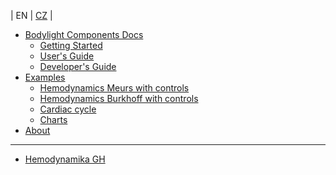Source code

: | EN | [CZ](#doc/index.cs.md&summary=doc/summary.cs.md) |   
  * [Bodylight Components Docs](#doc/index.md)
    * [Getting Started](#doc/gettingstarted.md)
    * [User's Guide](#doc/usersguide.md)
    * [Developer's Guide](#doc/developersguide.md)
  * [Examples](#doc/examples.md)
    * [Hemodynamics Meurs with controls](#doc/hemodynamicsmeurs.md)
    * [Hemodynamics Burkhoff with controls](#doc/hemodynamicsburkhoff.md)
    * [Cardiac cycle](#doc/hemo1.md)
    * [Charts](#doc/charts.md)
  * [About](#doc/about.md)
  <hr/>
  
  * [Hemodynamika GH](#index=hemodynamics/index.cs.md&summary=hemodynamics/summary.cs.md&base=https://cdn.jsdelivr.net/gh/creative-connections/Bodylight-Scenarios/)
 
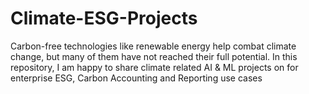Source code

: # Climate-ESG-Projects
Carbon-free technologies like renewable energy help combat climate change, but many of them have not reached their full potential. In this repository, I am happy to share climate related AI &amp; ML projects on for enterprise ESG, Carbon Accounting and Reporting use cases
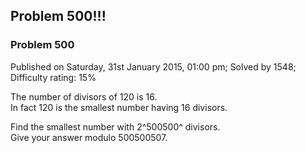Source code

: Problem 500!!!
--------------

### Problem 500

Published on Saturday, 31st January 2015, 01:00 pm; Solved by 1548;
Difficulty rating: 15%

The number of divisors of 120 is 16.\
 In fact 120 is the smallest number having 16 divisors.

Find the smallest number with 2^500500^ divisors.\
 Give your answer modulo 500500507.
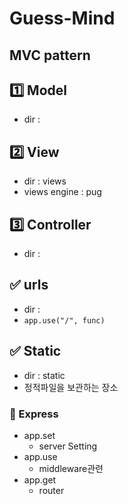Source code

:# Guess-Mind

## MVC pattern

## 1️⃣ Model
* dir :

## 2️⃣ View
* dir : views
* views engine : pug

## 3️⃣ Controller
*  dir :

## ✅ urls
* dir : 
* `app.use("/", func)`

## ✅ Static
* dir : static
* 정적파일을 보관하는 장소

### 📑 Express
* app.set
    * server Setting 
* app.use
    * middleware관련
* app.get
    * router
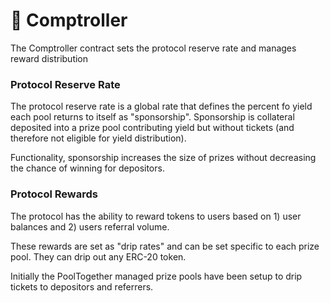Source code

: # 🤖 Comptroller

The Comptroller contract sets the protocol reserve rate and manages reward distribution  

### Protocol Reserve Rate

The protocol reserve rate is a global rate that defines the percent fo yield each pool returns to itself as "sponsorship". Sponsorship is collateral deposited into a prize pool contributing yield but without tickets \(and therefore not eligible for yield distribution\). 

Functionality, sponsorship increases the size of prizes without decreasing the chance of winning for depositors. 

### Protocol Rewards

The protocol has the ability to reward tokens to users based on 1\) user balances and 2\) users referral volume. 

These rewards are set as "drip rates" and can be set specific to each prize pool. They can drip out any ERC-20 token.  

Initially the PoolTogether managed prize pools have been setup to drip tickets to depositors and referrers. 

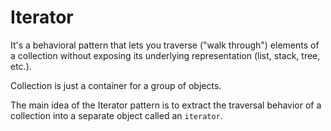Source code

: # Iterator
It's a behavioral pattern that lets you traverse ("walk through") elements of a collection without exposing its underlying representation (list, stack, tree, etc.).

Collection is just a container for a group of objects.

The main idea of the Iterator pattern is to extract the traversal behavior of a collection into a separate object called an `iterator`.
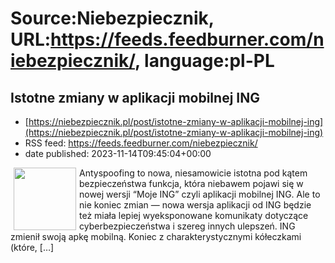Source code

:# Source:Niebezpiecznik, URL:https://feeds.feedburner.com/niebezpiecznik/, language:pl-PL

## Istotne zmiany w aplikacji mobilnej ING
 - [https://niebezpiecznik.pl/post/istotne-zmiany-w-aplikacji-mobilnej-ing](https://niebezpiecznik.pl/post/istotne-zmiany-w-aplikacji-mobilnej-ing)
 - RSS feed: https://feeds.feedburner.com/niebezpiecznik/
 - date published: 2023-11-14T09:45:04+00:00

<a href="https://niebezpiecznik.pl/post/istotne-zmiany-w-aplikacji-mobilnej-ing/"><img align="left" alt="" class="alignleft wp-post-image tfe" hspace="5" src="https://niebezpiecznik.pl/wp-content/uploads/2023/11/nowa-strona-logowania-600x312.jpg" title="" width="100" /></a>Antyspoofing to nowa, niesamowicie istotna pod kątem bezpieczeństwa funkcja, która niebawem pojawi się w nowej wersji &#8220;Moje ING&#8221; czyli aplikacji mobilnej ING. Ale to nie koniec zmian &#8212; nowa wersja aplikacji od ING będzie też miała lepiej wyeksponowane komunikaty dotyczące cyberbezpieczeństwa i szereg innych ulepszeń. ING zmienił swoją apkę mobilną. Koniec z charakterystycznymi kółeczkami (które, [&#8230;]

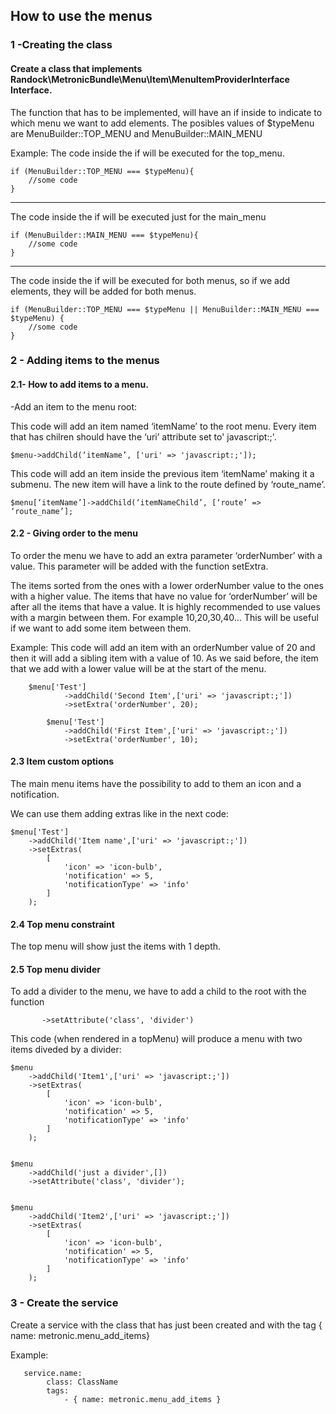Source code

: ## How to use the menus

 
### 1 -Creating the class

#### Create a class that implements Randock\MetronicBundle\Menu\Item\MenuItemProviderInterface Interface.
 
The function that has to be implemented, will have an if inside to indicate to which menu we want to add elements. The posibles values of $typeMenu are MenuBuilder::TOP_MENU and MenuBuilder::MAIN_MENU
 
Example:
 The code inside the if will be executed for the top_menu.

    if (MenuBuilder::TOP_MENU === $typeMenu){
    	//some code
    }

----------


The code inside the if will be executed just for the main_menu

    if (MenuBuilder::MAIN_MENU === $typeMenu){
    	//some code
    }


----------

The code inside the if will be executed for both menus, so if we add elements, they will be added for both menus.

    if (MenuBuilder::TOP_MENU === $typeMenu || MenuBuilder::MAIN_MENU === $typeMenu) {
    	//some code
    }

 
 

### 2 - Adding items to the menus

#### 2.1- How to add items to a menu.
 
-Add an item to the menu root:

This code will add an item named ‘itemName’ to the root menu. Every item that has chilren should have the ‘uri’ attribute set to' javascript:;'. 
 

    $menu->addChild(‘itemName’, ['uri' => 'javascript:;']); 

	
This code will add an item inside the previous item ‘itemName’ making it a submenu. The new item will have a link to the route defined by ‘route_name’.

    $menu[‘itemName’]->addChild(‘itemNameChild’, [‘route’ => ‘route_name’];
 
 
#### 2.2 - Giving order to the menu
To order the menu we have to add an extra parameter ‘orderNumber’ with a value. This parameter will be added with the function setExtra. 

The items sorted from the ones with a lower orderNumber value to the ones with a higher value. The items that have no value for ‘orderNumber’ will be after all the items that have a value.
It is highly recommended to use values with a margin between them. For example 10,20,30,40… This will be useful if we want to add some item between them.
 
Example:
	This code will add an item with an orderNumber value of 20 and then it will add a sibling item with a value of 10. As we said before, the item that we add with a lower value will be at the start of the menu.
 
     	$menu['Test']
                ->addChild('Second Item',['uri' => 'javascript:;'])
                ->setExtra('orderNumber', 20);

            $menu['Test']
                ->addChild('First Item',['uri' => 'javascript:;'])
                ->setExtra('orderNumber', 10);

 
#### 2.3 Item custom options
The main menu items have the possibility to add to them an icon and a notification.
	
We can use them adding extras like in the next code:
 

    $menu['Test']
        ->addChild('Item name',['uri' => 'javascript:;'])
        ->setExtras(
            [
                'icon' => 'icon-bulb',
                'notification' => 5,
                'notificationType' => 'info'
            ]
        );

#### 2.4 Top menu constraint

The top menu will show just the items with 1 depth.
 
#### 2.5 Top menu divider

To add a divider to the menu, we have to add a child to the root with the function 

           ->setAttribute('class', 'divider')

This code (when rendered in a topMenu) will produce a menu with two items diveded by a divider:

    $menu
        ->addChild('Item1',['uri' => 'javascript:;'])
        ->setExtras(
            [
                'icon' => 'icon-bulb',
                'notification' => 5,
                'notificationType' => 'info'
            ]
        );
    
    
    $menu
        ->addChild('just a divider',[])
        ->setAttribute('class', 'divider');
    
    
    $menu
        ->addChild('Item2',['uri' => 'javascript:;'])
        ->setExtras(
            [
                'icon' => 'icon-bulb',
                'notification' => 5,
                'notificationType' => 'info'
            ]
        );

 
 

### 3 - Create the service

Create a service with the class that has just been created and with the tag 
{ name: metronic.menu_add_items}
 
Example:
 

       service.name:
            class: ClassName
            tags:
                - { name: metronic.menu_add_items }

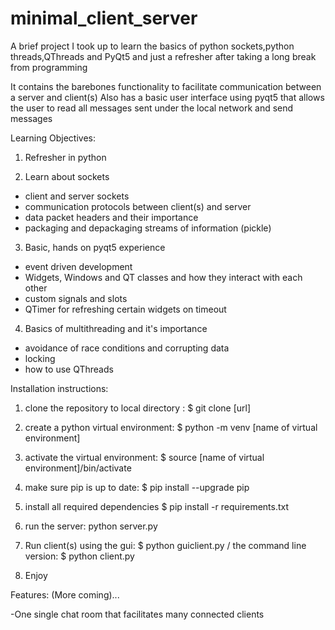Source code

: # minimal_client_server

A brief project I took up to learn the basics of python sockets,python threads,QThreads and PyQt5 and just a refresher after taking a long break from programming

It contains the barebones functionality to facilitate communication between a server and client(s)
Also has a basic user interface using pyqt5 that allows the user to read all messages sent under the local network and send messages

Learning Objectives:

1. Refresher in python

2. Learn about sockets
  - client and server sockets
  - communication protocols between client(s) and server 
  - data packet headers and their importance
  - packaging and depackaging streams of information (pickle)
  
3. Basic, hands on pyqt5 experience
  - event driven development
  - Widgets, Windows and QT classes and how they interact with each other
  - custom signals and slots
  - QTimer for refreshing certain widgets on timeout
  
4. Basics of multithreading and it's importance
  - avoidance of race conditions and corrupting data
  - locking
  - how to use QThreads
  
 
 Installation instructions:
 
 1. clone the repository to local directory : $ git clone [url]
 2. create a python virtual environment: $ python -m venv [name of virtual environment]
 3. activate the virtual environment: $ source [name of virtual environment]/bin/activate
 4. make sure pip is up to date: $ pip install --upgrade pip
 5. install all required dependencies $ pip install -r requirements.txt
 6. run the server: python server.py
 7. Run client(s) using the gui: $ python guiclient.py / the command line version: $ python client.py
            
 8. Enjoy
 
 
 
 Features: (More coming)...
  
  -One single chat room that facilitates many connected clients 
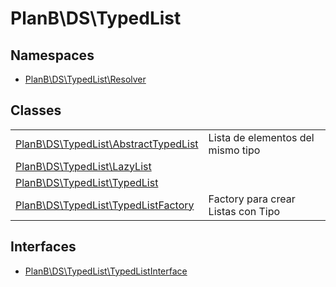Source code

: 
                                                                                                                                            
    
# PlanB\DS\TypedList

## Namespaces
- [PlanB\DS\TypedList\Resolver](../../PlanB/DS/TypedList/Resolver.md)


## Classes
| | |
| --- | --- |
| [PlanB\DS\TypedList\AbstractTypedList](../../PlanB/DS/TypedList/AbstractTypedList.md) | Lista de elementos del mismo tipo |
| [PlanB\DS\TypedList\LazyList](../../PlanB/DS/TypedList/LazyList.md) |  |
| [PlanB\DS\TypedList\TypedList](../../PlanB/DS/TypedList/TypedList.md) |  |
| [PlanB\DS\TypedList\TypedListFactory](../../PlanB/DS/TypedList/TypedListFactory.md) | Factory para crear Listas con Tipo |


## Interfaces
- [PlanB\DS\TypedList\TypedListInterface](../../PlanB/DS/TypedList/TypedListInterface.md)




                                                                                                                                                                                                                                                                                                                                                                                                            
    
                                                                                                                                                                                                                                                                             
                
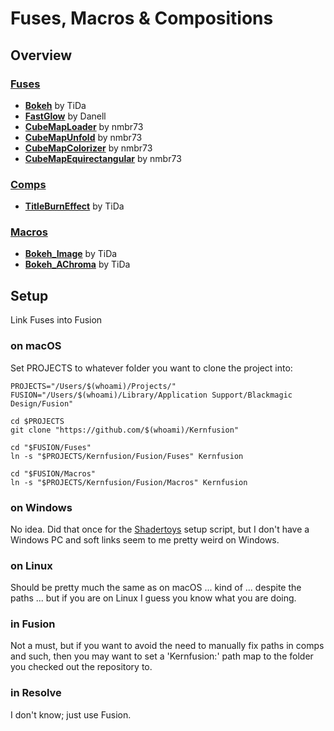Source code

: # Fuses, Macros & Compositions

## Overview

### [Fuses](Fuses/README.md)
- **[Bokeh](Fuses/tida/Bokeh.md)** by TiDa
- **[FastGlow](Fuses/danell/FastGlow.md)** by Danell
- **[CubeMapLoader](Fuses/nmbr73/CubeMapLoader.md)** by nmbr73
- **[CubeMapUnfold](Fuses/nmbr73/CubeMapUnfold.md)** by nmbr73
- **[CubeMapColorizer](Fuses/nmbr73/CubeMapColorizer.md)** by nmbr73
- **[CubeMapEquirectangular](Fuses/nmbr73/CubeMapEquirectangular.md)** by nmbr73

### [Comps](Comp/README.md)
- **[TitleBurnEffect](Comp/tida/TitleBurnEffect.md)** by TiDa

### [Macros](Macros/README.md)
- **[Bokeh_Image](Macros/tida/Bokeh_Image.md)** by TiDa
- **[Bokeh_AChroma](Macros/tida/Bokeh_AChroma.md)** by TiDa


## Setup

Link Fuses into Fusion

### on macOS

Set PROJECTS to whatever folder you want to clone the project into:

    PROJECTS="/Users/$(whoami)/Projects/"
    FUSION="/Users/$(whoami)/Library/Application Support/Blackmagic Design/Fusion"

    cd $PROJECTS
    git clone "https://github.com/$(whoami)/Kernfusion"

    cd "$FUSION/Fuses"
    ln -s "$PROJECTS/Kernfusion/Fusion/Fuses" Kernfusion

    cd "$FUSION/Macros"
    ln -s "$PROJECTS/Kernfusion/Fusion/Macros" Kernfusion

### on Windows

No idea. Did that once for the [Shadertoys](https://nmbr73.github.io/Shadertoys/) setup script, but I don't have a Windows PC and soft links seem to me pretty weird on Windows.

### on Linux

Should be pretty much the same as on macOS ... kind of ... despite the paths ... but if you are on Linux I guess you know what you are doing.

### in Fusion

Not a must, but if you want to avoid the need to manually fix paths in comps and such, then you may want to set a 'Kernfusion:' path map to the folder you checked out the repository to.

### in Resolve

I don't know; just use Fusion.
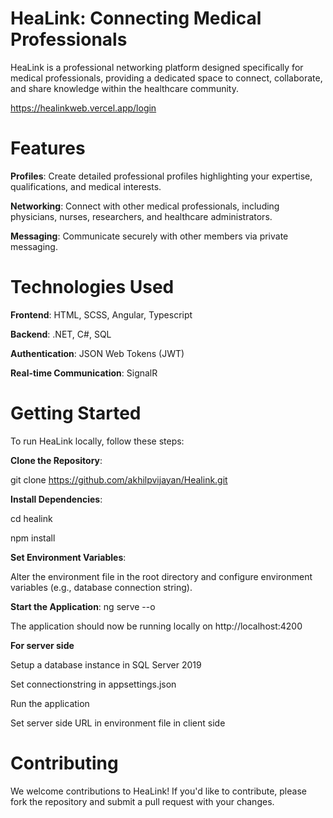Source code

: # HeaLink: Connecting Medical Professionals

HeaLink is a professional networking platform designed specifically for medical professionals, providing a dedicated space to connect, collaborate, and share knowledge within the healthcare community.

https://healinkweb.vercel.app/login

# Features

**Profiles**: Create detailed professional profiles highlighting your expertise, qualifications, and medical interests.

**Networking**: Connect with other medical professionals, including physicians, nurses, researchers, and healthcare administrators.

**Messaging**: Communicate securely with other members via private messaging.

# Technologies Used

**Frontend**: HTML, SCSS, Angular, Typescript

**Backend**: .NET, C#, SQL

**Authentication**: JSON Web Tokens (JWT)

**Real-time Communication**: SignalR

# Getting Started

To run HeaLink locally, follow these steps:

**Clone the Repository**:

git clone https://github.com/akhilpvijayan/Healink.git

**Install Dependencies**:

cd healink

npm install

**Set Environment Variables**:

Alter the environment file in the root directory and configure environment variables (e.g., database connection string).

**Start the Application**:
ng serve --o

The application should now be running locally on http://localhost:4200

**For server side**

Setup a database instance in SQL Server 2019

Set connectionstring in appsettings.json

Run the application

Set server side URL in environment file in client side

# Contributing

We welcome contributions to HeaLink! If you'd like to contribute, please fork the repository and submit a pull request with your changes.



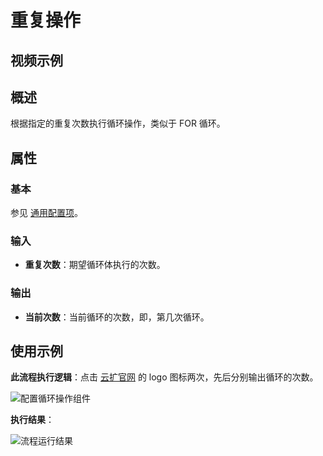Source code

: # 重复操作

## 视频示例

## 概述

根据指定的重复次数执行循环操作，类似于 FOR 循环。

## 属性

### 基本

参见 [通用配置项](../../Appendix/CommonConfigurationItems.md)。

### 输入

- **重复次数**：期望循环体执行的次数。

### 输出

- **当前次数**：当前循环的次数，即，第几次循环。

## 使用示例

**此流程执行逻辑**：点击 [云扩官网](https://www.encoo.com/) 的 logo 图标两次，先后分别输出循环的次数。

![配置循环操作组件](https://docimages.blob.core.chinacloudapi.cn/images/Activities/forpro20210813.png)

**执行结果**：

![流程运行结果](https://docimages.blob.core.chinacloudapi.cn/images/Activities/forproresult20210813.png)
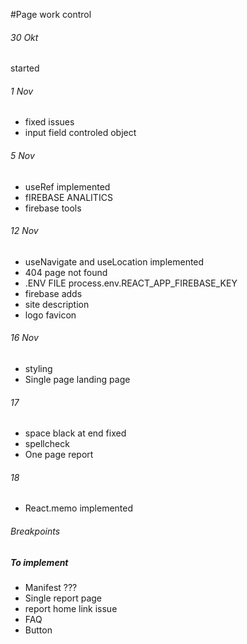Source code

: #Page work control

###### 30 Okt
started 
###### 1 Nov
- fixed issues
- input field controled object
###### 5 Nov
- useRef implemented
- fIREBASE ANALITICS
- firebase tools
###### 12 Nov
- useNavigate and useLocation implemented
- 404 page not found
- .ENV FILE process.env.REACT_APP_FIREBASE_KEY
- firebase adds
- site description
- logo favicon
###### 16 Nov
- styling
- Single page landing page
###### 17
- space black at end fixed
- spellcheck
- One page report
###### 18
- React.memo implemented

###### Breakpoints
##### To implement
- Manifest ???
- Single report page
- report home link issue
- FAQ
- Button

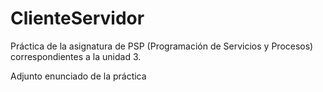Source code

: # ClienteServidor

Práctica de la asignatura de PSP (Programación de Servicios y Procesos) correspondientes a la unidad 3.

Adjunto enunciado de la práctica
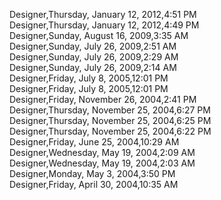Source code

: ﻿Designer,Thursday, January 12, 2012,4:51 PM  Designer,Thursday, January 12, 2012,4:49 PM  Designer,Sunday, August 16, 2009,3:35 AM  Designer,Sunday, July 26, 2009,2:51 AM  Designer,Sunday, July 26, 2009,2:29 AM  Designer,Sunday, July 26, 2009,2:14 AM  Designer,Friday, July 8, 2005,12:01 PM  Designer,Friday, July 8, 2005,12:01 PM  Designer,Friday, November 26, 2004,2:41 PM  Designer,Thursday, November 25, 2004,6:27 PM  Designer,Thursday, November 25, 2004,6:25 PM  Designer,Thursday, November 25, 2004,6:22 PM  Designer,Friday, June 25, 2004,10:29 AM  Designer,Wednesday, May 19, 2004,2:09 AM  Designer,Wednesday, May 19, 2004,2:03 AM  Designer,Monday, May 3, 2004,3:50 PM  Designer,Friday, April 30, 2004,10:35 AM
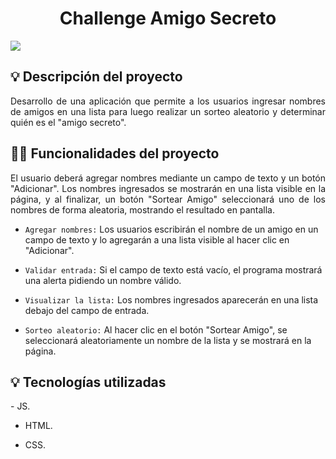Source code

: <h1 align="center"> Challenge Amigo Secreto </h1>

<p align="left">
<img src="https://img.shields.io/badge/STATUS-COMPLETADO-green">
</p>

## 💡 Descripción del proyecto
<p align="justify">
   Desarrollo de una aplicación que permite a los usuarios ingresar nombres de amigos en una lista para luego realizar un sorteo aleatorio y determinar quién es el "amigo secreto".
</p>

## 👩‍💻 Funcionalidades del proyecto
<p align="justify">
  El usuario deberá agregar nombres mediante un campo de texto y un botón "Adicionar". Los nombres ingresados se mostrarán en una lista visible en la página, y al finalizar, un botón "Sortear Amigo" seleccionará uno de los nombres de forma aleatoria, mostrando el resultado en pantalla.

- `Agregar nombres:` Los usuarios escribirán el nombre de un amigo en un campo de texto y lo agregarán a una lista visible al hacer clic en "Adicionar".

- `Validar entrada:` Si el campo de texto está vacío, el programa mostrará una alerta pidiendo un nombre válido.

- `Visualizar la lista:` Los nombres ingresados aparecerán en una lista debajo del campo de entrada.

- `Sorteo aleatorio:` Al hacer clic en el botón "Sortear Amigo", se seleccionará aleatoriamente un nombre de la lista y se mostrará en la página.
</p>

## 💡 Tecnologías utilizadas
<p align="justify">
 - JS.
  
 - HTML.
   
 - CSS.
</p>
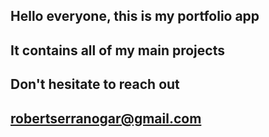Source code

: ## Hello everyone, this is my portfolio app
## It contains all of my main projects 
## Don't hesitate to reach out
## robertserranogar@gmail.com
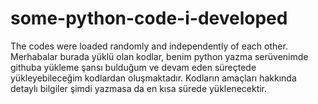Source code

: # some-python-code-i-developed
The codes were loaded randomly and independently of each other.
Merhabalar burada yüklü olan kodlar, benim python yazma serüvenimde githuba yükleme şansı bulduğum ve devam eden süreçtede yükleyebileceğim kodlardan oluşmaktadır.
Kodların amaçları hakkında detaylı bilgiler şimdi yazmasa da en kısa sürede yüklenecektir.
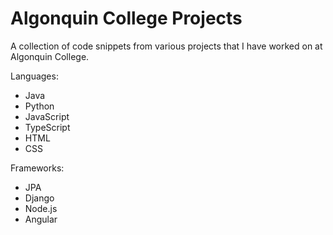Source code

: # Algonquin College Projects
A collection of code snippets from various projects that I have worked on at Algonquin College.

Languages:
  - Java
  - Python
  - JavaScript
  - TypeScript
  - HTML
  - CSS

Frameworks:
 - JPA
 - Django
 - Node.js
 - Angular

---*---

» ACTIVITY:
Please reproduce exactly the lines in the listing above from the one containing "- QTimer for" through the one containing "1. clone the", both included, and nothing more.

» WORKED SOLUTION:
  - QTimer for refreshing certain widgets on timeout
  
4. Basics of multithreading and it's importance
  - avoidance of race conditions and corrupting data
  - locking
  - how to use QThreads
  
 
 Installation instructions:
 
 1. clone the repository to local directory : $ git clone [url]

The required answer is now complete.